Wozu noch im Sommer in den Süden fahren, wenn es doch auch hier schön ist, mögen sich dieses Jahr viele Urlauber gefragt haben. Und ganz falsch liegen sie damit nicht. Mit über 800 Stunden Sonnenschein hat der Sommer 2022 den bisherigen Rekordhalter 2003 mit 793 Stunden deutlich abgelöst, das geht aus der Statistik des Deutschen Wetterdienstes DWD hervor. Doch das ist noch nicht alles.
Dürre im Norden, extreme Niederschläge im Süden
"Noch nie habe ich einen Sommer mit so viel Rekorden erlebt", erklärt Andreas Friedrich in einem Interview mit dem Bayerischen Rundfunk. Für den Meteorologen, der seit 40 Jahren beim Deutschen Wetterdienst arbeitet, ist das "fast schon beängstigend". Zwar sei dieser Sommer deutschlandweit nicht der trockenste gewesen, "da stehen wir an sechster Stelle seit Beginn der Aufzeichnungen 1881." Doch regional seien extreme Unterschiede registriert worden.
So sind am Alpenrand 500 Liter pro Quadratmeter vom Himmel gekommen, während im nördlichen Franken nach wie vor Dürre herrscht. In Bad Kissingen wurden in den letzten drei Monaten gerade mal 28 Liter pro Quadratmeter registriert.
Dass es in Bayern bei Niederschlägen ein Nord-Süd-Gefälle gibt, sei normal, erklärt Friedrich. Denn am Alpenrand stauen sich die Wolken und regnen dann ab. Doch dieses Jahr sei der Unterschied schon "extrem".
Auswirkungen auf das nächste Erntejahr zeichnen sich ab
"Wir dürften damit in Zeiten des Klimawandels einen bald typischen Sommer erlebt haben", fasst DWD-Pressesprecher Uwe Kirsche zusammen. Doch das, was Kirsche als beinahe das neue Normal bezeichnet, hat schwerwiegende Folgen für die Natur: Niedrigwasser und ausgetrocknete Flussläufe, Blaualgenplagen, gestresste Bäume und Pflanzen.
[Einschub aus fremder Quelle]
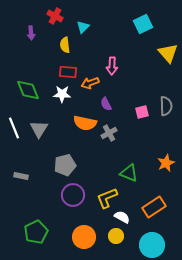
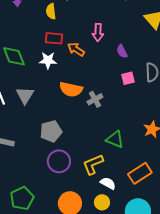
orange arrow: (90, 83) -> (76, 49), turned 54
purple semicircle: (106, 104) -> (122, 51), moved

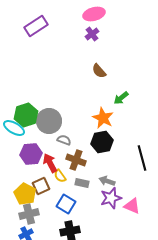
Die Böden sind stark ausgetrocknet, das trifft auch die Landwirtschaft, besonders die Kartoffel-, Mais- und Zuckerrübenernte. Den Wetterexperten zufolge wird sich die Dürre auch auf die Ernte im nächsten Jahr auswirken, denn die Bedingungen zur Herbstaussaat seien zurzeit ungünstig.
Dürre führt zur erhöhten Waldbrandgefahr
Hohe Temperaturen und ausgetrocknete Böden haben dieses Jahr auch die Gefahr von Waldbränden steigen lassen. Laut DWD war die Anzahl der Tage mit hohem Waldbrandgefahrenindex ähnlich hoch wie im Dürrejahr 2018.
Häufung der Dürresommer eine Folge der Klimakrise
Mit einer Durchschnittstemperatur von 19,2 Grad, so die vorläufige Bilanz des DWD, nähert sich die Temperatur dem sogenannten "Jahrhundertsommer" 2003 mit 19,7 Grad. Wetterexperte Andreas Friedrich hat keinen Zweifel daran, dass die Häufung der Dürrejahre in den letzten zwei Jahrzehnten Folgen des Klimawandels sind.